The audit concludes the city could potentially lose millions of federal dollars as a result.

DALLAS -- No one has to tell Mike Galvin the homeless population in Dallas is growing.

“They're here all day,” he says. “They sleep here all night.”

He sees it from his storage business just across from the Stewpot. He has orange cones handy to put around the homeless who fall out in the streets from K2.

“It's a sad, sad situation,” he says.

Galvin can also see with his own eyes that the city is failing in his approach to the homeless problem, a fact born out in a scathing 55-page audit issued by City Auditor Craig Kingston. The audit concludes the city could potentially lose millions of federal dollars as a result.

“The audit says not only are you probably getting your money's worth, there aren’t controls in place to tell you if you're ever going to get your money's worth,” says council member Philip Kingston. “No one can claim the city has done a good job.”

Kinton’s audit found that the city is not spending federal dollars in a timely manner and that it resulted in the city having to return about a half a million dollars in fiscal years 2015 and 2016. The city received $1.1 million less in the fiscal year of 2016 than two years earlier.

That audit found the city does an “inadequate” job overseeing the Metro Dallas Homeless Alliance, the private, non-profit charged with carrying out the city’s homeless services.

In particular, the audit paints a grim picture of the effectiveness of MDHA’s new centralized recordkeeping system, known as the Homeless Management Information System. It says the system is “incomplete” and “covering only 30 percent of the beds dedicated to the homeless.”

(STORED ROWS)
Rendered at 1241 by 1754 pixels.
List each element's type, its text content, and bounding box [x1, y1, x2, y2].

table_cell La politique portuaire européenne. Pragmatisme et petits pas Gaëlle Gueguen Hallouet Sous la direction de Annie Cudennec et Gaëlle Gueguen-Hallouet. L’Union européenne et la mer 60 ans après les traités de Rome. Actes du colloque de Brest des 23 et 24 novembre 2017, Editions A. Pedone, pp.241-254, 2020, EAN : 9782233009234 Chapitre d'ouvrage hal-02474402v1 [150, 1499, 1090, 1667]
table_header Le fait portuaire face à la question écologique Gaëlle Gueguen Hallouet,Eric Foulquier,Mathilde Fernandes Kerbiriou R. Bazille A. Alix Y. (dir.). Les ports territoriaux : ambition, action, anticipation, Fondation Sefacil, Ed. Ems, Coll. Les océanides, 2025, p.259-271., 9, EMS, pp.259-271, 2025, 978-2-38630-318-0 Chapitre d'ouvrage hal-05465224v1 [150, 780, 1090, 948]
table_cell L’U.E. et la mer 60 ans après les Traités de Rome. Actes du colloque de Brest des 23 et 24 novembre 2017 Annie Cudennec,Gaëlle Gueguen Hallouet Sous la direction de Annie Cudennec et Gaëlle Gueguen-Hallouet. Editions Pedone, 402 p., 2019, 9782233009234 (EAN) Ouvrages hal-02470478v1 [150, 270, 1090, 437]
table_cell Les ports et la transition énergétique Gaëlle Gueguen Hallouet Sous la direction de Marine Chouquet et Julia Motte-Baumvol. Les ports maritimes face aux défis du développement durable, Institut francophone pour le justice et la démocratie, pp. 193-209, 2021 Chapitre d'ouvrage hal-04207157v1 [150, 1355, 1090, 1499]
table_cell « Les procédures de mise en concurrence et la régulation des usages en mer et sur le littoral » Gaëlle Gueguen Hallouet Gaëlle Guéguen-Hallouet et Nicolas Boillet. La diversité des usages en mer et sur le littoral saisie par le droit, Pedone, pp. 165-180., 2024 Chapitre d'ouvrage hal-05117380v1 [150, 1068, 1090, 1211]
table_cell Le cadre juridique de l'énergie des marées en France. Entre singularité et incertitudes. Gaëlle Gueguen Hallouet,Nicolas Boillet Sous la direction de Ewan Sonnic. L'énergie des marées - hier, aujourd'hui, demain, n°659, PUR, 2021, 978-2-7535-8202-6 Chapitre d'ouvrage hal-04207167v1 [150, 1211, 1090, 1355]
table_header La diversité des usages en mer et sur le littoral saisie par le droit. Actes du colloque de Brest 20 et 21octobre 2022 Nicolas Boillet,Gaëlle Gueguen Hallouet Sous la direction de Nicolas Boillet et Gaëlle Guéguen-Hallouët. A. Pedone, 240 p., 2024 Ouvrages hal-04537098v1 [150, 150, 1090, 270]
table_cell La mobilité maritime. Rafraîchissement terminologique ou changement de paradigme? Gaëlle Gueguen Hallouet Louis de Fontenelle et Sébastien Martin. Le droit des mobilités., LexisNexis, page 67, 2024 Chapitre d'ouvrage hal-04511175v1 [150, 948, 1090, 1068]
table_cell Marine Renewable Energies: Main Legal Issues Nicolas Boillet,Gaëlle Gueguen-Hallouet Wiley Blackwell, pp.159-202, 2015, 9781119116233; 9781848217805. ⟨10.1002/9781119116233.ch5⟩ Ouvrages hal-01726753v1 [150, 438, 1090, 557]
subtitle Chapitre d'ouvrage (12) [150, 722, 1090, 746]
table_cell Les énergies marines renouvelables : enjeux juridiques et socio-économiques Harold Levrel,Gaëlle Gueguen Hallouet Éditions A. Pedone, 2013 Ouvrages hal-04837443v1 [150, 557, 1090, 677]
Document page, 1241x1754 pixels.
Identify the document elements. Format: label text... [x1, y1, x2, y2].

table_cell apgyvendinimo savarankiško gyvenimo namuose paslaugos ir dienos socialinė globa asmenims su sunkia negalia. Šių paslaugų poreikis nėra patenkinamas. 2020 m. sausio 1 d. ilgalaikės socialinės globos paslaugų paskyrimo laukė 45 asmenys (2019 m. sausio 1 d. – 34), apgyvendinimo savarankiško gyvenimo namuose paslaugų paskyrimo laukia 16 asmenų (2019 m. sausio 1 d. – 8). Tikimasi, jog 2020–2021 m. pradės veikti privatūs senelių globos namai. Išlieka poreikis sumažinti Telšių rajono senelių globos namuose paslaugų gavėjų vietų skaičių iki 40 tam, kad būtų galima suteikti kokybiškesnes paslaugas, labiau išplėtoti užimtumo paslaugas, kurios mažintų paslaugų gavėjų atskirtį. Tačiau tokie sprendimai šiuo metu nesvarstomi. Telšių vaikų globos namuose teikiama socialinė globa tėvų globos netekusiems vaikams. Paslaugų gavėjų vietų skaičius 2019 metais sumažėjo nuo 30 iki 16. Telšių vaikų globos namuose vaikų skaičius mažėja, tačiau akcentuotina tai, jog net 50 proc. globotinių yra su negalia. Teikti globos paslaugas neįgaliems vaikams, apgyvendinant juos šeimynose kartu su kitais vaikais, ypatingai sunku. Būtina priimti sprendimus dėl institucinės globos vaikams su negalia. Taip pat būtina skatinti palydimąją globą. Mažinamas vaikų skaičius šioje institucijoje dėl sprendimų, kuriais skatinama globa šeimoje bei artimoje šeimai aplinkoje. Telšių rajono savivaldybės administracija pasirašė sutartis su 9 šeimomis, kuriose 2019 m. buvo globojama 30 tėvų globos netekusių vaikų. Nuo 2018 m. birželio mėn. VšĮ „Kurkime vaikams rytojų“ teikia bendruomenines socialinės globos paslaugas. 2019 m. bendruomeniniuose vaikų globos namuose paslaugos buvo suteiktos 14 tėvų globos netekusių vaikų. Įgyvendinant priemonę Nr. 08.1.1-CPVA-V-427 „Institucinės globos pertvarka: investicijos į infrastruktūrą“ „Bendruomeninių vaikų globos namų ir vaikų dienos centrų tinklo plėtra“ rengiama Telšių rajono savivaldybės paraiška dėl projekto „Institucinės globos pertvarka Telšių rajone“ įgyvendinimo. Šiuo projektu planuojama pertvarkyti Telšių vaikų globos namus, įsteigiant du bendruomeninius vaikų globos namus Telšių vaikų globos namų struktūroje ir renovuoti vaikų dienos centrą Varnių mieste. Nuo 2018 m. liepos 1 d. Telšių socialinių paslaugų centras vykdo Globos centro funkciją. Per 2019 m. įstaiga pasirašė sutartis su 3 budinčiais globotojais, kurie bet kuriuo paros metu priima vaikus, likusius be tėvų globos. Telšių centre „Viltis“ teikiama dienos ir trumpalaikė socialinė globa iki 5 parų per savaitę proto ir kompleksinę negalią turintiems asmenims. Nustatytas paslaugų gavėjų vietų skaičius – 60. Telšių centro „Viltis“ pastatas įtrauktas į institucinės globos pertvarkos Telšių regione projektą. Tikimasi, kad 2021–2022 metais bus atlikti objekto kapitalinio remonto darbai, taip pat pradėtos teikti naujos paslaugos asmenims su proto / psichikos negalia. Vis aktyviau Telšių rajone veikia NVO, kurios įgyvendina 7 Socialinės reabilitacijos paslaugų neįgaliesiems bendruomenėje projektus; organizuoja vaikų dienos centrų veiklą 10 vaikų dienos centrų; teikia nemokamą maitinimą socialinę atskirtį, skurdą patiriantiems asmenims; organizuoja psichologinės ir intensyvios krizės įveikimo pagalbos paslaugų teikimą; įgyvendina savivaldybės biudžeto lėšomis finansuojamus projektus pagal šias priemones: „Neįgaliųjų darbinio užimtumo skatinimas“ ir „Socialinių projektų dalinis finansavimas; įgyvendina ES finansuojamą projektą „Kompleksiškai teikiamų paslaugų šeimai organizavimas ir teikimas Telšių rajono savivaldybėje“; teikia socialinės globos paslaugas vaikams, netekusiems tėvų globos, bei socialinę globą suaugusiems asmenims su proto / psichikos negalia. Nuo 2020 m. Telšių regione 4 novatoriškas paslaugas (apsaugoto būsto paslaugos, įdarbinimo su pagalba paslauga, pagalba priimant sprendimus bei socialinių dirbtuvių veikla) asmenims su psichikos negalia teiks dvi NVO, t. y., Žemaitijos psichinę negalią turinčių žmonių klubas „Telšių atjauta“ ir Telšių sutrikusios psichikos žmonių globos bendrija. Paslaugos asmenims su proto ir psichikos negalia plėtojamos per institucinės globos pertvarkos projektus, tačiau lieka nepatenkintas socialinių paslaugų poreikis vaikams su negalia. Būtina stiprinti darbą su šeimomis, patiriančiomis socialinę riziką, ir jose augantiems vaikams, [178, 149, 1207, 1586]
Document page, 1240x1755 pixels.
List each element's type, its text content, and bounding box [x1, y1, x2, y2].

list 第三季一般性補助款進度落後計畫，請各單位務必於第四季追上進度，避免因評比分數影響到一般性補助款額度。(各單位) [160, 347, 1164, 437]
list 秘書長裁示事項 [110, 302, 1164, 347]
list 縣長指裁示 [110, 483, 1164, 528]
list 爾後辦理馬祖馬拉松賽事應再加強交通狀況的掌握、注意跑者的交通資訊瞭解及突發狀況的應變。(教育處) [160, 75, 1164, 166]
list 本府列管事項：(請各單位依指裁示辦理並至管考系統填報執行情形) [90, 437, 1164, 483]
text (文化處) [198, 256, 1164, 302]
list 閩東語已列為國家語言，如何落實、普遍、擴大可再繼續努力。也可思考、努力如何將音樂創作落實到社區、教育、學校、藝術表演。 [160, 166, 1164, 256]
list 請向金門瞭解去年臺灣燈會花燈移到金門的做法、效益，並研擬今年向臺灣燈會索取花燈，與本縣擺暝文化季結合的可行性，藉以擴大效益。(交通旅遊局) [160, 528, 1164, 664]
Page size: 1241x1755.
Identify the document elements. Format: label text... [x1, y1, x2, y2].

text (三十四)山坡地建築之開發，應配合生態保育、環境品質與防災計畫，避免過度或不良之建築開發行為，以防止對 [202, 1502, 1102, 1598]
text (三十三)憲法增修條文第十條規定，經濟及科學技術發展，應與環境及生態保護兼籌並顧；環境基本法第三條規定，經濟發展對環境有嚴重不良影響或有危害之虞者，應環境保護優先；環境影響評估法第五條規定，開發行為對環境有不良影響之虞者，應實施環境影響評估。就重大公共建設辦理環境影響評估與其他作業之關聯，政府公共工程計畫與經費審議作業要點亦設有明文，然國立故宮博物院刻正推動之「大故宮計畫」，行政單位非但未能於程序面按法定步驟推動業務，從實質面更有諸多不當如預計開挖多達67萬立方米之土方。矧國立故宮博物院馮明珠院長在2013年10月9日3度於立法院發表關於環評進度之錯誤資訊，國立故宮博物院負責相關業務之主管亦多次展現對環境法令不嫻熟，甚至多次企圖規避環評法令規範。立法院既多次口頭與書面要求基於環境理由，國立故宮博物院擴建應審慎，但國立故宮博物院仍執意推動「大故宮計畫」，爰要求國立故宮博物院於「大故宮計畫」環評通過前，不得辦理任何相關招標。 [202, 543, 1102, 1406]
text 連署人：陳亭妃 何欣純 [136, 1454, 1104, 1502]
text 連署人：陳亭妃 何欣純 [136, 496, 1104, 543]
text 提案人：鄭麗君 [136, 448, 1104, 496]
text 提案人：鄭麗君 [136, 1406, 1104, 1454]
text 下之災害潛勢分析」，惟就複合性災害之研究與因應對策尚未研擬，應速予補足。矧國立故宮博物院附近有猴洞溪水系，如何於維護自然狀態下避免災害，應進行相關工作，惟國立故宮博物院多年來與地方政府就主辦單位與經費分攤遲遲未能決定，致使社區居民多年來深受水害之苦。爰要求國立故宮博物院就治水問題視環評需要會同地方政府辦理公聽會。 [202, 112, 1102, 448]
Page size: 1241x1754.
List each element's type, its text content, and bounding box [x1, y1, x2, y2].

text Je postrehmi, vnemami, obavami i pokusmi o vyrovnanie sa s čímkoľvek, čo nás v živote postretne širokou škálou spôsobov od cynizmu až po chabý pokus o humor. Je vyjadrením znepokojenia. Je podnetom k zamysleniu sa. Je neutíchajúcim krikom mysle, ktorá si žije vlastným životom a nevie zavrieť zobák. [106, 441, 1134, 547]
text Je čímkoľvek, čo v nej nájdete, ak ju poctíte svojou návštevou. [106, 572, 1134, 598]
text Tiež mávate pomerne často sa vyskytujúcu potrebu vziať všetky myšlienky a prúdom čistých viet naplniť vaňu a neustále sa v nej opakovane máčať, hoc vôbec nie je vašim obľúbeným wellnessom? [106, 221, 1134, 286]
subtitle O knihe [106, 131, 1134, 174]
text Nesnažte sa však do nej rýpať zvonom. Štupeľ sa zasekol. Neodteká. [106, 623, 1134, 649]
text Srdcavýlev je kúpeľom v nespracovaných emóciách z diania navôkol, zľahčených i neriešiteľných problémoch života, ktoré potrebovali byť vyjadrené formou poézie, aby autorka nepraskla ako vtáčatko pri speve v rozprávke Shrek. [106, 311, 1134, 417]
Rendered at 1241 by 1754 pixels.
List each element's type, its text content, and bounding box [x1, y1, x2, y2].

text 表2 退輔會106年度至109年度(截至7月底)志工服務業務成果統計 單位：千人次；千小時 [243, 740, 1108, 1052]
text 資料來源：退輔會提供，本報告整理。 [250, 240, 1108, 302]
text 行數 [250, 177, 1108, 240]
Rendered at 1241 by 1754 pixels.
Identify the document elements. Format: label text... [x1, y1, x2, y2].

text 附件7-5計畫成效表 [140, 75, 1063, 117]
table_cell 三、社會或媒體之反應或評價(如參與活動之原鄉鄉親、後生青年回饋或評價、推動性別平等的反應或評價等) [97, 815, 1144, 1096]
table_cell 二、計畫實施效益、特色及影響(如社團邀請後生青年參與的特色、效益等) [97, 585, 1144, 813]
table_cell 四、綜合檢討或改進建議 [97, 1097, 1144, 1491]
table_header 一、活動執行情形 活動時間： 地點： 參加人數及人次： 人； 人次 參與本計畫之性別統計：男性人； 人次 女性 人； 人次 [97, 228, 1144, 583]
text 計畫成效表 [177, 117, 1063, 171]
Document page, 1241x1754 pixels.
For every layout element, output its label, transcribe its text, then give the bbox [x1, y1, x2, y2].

(EXERCISE TASKS)
#1 Summarize the article on the Dallas homelessness audit in two sentences.
#2 Pick up the article on the Dallas homelessness audit after its final sentence and carry it forward.

(EXERCISE RESULTS)
#1 A city audit finds that Dallas is not spending federal dollars in a timely manner: it had to return about half a million dollars in fiscal years 2015 and 2016, and it could potentially lose millions more. The audit also says the city does an "inadequate" job overseeing the Metro Dallas Homeless Alliance, whose centralized recordkeeping system is "incomplete" and covers only 30 percent of the beds dedicated to the homeless.

#2
"As a result, the city cannot fully evaluate how the homeless response system's resources are contributing to reduce homelessness,” the audit says.

The audit also says the system is failing the homeless providers, such as The Bridge, which annually serves 7,000 clients who rely on it. The homeless providers under federal rules are required to enter their information into the system or risk losing federal dollars.

“The HMIS implementation put the homeless emergency shelters’ funding and financial viability at risk,” the audit says.

The auditor says the issues put The Bridge at the “brink of temporary closure twice in 2017 due to challenges” with the implementation of the new computerized record-keeping system.

Sam Merten, a spokesman for The Bridge, said in a statement that “HMIS-related issues beyond our control caused significant challenges for our organization.”

In a nine-page statement, MDHA director Cindy Crain seemed to point the finger at The Bridge. It pointed out that MDHA and The Bridge were once the same organization until they split in 2011.

“The split was more like a divorce,” Crain wrote. “And for whatever reason, data sharing became the custody battle. … The Bridge leadership fought participation in HMIS.”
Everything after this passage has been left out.